Existing streaming detection methods for identifying harmful intent in large language models are prone to false positives due to reliance on isolated sensitive tokens, particularly undermining reliability in high-stakes scenarios such as CBRN threats. This work proposes a segment-level consistency-based streaming detection mechanism that requires multiple evidence tokens to jointly support a prediction, rather than depending on a single high-scoring token, thereby substantially enhancing robustness. Analysis of internal activations reveals that features from attention or MLP layers outperform those from residual streams. The proposed method also demonstrates plug-and-play capability for character-level encrypted attack detection. Experimental results show that, at a 1% false positive rate, the true positive rate improves by 35.55% over strong baselines, achieving an AUROC of 98.85%—a significant gain even against a near-saturated baseline performance of 97.40%.

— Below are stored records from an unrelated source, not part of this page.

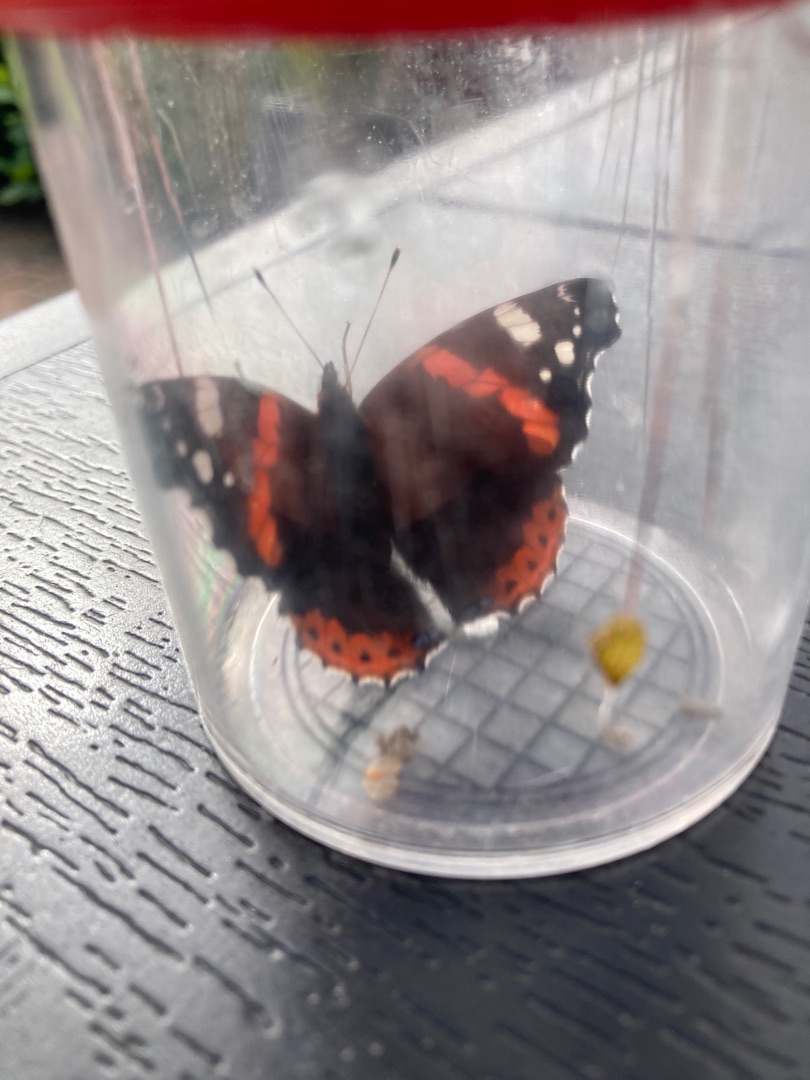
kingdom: Animalia
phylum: Arthropoda
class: Insecta
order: Lepidoptera
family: Nymphalidae
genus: Vanessa
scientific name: Vanessa atalanta
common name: Admiral
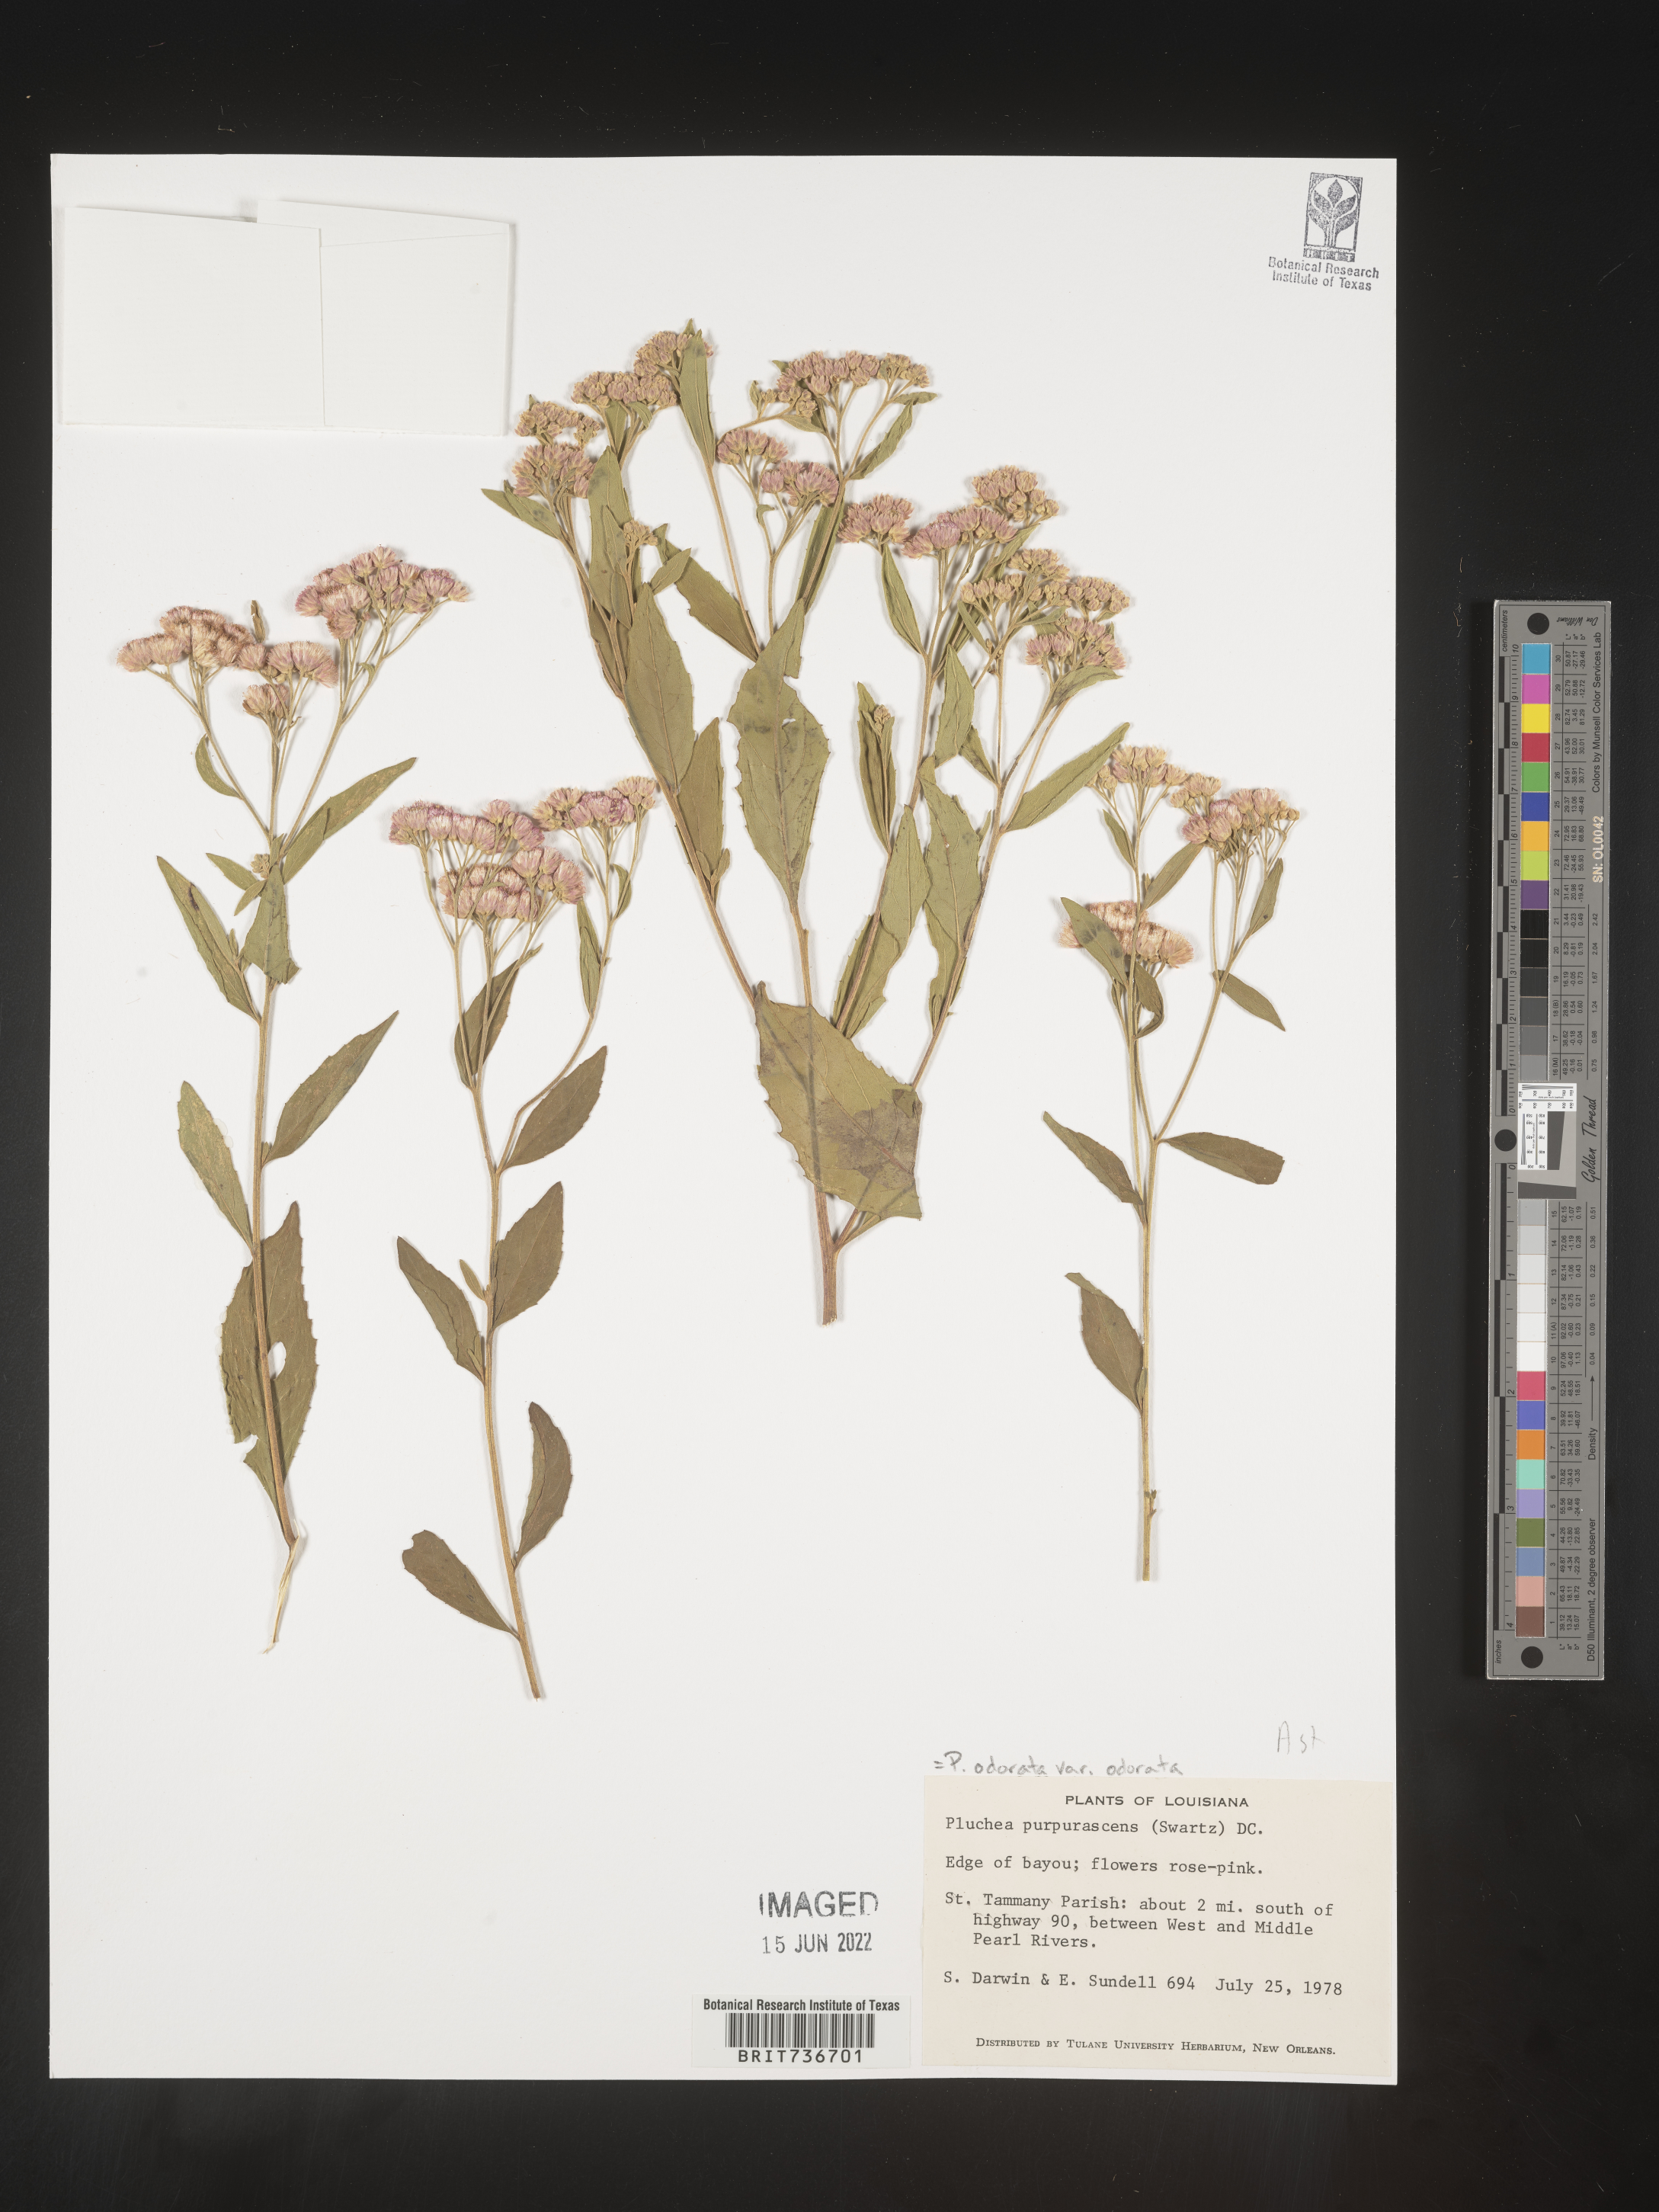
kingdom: Plantae
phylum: Tracheophyta
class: Magnoliopsida
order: Asterales
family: Asteraceae
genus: Pluchea
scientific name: Pluchea odorata
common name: Saltmarsh fleabane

Large Language Models (LLMs) are increasingly exposed to adaptive jailbreaking, particularly in high-stakes Chemical, Biological, Radiological, and Nuclear (CBRN) domains. Although streaming probes enable real-time monitoring, they still make systematic errors. We identify a core issue: existing methods often rely on a few high-scoring tokens, leading to false alarms when sensitive CBRN terms appear in benign contexts. To address this, we introduce a streaming probing objective that requires multiple evidence tokens to consistently support a prediction, rather than relying on isolated spikes. This encourages more robust detection based on aggregated signals instead of single-token cues. At a fixed 1% false-positive rate, our method improves the true-positive rate by 35.55% relative to strong streaming baselines. We further observe substantial gains in AUROC, even when starting from near-saturated baseline performance (AUROC = 97.40%). We also show that probing Attention or MLP activations consistently outperforms residual-stream features. Finally, even when adversarial fine-tuning enables novel character-level ciphers, harmful intent remains detectable: probes developed for the base LLMs can be applied ``plug-and-play'' to these obfuscated attacks, achieving an AUROC of over 98.85%.